There are various reasons why people do not visit an optometrist regularly, he shared.
“It might be purely because people are fearful of an eye examination or their vision has been fine throughout their lifetime,” Professor Crabb observed. Some people would be hesitant about going to the optometrist because of the cost of spectacles.
“There are other things like social isolation and language barriers. A lot of older people assume that your vision deteriorates with age, so there is an acceptance of deteriorating vision,” he shared.
Work to make existing technology more accessible could help to ensure that people are diagnosed with eye conditions at the earliest opportunity. Professor Crabb emphasised that lack of technology is seldom the reason for a late diagnosis. “We have the technology – it’s all out there. We just don’t think carefully enough about those people who do not use it,” he said.
“It is often the most marginalised people who are going to be the ones who don’t access those resources,” he added.
Professor Crabb’s research team have conducted work aimed at making measurements of visual function in glaucoma more convenient for the patient.
He highlighted that most glaucoma patients who are being monitored will only have a perimetry or visual field test twice a year.
“There are 5000 waking hours throughout the year where the patient is not being monitored. We are trying to work out whether it possible to at least monitor patients with glaucoma at home or with a test that is easier to do,” Professor Crabb explained.
The research group is developing a low-cost test that requires a patient to look at a small dot on a monitor or tablet while their eye movements are tracked. Clinical trials using the device are underway in Tanzania and the UK.
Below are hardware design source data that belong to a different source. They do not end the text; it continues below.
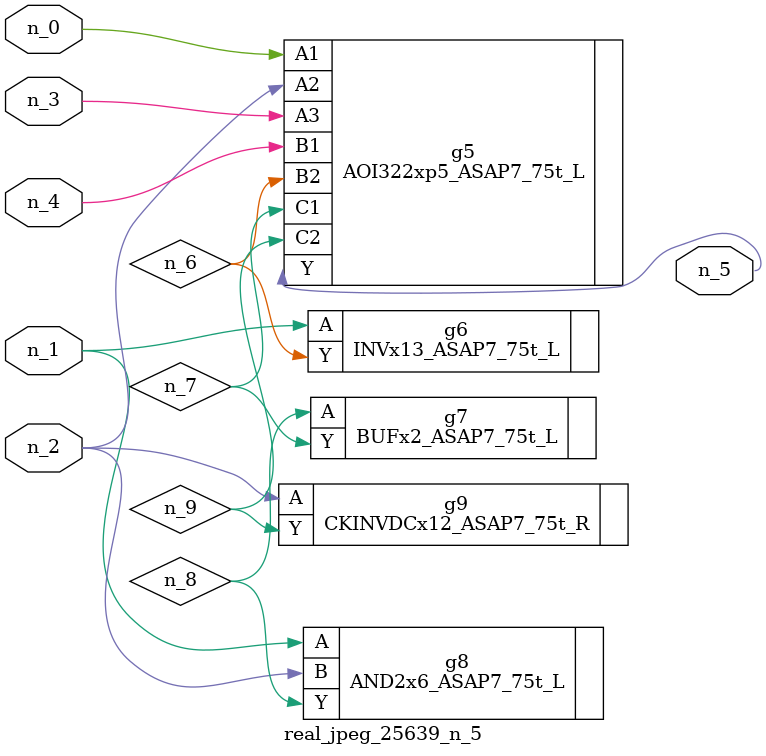
<source format=v>
module real_jpeg_25639_n_5 (n_4, n_0, n_1, n_2, n_3, n_5);

input n_4;
input n_0;
input n_1;
input n_2;
input n_3;

output n_5;

wire n_8;
wire n_6;
wire n_7;
wire n_9;

AOI322xp5_ASAP7_75t_L g5 ( 
.A1(n_0),
.A2(n_2),
.A3(n_3),
.B1(n_4),
.B2(n_6),
.C1(n_7),
.C2(n_9),
.Y(n_5)
);

INVx13_ASAP7_75t_L g6 ( 
.A(n_1),
.Y(n_6)
);

AND2x6_ASAP7_75t_L g8 ( 
.A(n_1),
.B(n_2),
.Y(n_8)
);

CKINVDCx12_ASAP7_75t_R g9 ( 
.A(n_2),
.Y(n_9)
);

BUFx2_ASAP7_75t_L g7 ( 
.A(n_8),
.Y(n_7)
);


endmodule
</source>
The test relies on research exploring how eye movements are disrupted by glaucoma.
Professor Crabb highlighted that the standard equipment used to measure visual function in glaucoma costs around £30,000.
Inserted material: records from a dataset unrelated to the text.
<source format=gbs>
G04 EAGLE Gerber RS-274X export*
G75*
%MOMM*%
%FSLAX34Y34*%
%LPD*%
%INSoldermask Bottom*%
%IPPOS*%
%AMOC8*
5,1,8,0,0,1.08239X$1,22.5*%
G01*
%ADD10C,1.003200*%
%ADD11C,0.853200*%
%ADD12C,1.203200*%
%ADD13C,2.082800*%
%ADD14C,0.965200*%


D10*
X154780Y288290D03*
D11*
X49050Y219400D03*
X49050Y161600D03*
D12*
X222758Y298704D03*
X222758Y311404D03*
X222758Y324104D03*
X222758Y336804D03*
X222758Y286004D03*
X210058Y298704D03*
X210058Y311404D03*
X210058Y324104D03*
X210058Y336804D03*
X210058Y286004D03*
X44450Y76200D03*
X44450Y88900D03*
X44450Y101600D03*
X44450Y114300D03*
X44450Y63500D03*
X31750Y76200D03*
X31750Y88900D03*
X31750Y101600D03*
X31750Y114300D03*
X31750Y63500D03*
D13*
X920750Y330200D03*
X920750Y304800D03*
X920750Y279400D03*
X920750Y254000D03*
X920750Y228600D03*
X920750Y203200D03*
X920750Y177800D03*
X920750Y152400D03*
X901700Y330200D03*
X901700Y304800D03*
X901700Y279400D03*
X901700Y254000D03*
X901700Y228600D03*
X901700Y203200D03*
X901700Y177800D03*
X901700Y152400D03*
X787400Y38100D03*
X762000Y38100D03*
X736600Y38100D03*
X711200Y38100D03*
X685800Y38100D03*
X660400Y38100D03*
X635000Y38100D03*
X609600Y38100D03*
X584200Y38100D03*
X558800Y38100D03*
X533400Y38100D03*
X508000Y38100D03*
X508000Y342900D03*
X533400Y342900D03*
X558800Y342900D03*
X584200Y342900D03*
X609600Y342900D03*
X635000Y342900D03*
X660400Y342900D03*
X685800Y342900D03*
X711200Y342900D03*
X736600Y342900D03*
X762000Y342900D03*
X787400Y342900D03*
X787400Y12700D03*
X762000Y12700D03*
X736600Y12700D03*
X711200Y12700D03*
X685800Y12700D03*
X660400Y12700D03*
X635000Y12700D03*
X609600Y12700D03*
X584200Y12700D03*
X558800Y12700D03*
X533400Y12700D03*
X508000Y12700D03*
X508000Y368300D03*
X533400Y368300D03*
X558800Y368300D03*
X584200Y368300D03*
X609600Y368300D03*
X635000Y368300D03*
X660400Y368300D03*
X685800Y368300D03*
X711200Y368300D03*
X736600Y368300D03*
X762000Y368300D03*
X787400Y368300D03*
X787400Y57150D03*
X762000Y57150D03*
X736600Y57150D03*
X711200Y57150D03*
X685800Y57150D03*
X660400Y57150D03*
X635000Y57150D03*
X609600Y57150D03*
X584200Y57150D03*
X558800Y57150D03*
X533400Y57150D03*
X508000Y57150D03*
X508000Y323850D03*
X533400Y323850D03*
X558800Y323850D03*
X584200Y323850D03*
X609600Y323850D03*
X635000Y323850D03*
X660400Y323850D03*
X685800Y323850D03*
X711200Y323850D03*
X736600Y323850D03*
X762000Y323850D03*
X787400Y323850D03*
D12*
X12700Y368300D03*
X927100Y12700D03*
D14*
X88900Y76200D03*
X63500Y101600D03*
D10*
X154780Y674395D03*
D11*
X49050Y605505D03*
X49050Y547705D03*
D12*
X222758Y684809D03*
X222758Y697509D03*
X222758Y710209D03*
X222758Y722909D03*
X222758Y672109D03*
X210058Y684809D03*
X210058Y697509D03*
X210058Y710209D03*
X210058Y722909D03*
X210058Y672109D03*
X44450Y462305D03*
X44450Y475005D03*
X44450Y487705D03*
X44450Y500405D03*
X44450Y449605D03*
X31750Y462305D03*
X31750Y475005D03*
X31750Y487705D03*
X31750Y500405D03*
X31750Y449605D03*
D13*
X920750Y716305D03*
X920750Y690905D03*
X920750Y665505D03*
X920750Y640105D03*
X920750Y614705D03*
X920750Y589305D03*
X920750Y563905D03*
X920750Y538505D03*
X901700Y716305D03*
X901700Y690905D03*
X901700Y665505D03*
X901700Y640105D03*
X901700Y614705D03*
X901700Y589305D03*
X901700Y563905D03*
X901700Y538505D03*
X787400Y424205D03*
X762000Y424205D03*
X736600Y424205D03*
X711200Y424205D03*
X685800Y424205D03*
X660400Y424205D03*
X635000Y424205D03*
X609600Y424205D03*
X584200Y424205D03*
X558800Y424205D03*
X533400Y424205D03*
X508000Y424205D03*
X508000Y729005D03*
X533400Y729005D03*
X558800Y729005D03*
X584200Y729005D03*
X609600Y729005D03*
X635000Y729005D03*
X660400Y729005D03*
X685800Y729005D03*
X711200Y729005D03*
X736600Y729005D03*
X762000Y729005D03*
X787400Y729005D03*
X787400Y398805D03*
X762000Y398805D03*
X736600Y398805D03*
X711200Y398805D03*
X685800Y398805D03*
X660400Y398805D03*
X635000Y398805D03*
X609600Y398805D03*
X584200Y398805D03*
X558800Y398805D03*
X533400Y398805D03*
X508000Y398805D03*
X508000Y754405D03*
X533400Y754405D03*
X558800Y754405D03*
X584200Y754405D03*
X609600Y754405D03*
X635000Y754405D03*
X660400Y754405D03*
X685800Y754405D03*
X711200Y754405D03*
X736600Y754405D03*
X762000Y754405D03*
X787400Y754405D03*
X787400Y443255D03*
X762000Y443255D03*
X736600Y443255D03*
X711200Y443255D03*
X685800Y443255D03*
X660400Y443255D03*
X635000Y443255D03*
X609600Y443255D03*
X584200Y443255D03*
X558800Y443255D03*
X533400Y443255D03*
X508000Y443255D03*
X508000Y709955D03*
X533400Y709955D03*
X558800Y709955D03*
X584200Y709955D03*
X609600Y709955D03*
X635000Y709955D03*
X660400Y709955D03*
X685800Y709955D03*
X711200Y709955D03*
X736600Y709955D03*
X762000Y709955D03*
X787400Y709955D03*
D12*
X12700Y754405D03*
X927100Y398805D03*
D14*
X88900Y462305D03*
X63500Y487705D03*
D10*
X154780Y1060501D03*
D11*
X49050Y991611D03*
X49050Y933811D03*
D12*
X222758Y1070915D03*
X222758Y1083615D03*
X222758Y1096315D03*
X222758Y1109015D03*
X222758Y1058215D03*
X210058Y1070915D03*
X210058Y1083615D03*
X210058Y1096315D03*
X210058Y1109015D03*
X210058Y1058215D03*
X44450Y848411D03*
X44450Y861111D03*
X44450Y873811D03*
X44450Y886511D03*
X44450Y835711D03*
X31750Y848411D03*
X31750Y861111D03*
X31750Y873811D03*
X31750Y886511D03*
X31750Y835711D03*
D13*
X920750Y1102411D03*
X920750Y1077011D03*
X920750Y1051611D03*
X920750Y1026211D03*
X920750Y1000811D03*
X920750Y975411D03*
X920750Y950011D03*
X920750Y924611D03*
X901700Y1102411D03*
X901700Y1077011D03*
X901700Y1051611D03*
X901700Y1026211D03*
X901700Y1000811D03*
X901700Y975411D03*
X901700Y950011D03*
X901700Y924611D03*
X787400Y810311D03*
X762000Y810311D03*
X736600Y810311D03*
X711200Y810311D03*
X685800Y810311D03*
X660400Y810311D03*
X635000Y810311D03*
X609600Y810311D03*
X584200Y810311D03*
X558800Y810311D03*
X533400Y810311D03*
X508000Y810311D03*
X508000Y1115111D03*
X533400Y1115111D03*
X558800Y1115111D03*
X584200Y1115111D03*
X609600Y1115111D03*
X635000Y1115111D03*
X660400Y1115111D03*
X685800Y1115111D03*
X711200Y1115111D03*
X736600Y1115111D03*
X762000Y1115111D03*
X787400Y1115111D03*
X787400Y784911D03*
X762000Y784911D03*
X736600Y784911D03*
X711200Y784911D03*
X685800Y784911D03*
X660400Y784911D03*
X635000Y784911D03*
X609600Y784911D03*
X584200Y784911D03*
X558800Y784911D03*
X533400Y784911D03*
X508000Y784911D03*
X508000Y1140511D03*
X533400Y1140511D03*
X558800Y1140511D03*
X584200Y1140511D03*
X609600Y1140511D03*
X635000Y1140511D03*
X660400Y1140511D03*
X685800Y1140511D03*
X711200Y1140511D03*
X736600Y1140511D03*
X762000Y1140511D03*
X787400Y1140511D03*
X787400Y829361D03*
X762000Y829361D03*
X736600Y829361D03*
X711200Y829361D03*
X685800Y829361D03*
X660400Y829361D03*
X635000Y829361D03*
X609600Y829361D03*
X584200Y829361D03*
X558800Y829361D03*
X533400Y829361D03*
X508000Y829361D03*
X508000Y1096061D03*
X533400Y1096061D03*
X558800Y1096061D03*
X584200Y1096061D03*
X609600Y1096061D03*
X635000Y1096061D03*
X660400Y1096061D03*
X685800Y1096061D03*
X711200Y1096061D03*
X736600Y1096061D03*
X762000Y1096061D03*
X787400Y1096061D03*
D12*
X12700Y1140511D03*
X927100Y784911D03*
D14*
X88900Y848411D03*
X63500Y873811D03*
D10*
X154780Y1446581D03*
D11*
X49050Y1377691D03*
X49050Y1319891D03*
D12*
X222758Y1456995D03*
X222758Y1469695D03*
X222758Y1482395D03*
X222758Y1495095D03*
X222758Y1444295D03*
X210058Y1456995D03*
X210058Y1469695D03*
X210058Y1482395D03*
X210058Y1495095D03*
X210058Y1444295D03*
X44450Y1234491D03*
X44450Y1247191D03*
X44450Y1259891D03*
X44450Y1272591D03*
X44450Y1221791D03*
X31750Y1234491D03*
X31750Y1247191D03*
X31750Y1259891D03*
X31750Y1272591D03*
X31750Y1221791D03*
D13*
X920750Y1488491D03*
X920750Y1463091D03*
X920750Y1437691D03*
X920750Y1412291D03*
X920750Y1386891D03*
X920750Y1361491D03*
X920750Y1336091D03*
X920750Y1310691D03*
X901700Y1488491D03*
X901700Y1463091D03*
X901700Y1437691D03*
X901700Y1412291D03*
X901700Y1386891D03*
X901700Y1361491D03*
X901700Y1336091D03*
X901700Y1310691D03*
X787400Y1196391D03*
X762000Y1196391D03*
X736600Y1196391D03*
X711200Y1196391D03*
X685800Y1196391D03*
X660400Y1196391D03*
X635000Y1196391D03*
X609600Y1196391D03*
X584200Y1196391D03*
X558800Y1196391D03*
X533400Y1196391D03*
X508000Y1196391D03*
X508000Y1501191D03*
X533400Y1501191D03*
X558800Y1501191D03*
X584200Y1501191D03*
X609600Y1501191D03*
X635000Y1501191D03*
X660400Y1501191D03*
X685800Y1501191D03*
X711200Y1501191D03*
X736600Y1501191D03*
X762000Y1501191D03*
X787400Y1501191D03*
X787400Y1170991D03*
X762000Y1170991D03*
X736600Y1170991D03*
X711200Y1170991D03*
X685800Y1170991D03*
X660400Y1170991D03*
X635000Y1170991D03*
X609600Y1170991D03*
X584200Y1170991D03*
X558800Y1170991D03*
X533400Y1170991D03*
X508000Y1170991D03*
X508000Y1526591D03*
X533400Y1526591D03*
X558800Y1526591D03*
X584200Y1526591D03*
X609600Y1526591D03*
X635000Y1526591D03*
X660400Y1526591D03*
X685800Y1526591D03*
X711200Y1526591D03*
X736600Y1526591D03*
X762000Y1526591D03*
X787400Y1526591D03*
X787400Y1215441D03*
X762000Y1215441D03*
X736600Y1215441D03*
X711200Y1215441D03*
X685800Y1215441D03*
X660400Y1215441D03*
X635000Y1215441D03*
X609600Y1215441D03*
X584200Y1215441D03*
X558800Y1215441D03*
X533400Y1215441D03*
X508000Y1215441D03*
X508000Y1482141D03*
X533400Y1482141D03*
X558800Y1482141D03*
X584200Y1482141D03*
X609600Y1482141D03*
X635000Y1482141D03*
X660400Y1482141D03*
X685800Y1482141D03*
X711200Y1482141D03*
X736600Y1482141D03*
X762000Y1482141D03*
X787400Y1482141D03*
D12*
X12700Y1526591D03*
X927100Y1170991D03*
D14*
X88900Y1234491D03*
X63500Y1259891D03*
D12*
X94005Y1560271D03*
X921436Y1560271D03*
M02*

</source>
“It’s an expensive instrument and it’s also an instrument that some people find hard to use. What we are trying to do is develop a low-cost version of the instrument that might be by default something that is more accessible,” he elaborated.
A single factor
Professor Crabb emphasised that where a patient lives is only one factor among a large number that influence a patient’s presentation with disease.
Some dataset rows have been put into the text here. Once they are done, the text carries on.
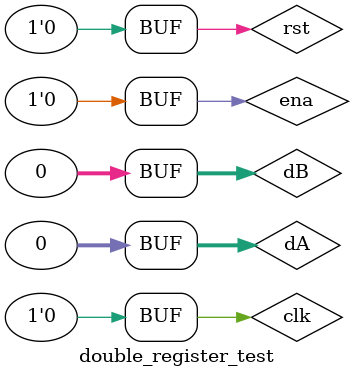
<source format=v>
`timescale 1ns / 1ps


module double_register_test;

	// Inputs
	reg clk;
	reg rst;
	reg ena;
	reg [31:0] dA;
	reg [31:0] dB;

	// Outputs
	wire [31:0] qA;
	wire [31:0] qB;

	// Instantiate the Unit Under Test (UUT)
	double_register uut (
		.clk(clk), 
		.rst(rst), 
		.ena(ena), 
		.dA(dA), 
		.dB(dB), 
		.qA(qA), 
		.qB(qB)
	);

	initial begin
		// Initialize Inputs
		clk = 0;
		rst = 0;
		ena = 0;
		dA = 0;
		dB = 0;

		// Wait 100 ns for global reset to finish
		#100;
        
		// Add stimulus here

	end
      
endmodule


</source>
He highlighted the asymptomatic nature of glaucoma as a key determinant. “The main reason why people present with the condition in its moderate or severe form is that they just don’t know that they have it. When symptoms do appear, that is typically in the advanced stages of the disease,” Professor Crabb said.
One of the patterns that Professor Crabb noticed during the research related to the placement of optometry practices. The mapping work revealed that optometrists were less evenly dispersed than GP practices.
“There are different drivers associated with where an optometrist will be placed within communities. When you look at the maps, you wonder, ‘Why are there six optometrists here but over here there are none?’”
For example, there is a high concentration of optometry practices in East London close to the City of London, but the practices peter out towards Tower Hamlets.
“Some of that part of London includes the most deprived areas. It seems quite striking,” he highlighted.
A key shift that Professor Crabb would like to see is enhanced links between primary and secondary care.
He noted that good work is being done in this area, with ophthalmology and optometry “much more connected” now than they were a decade ago.
“I think things are turning in the right direction. We need to stress the fact that when you go to your optometrist it is not about correcting your vision with glasses, it is about looking at the back of the eye and working out if someone is at risk of developing an eye condition.”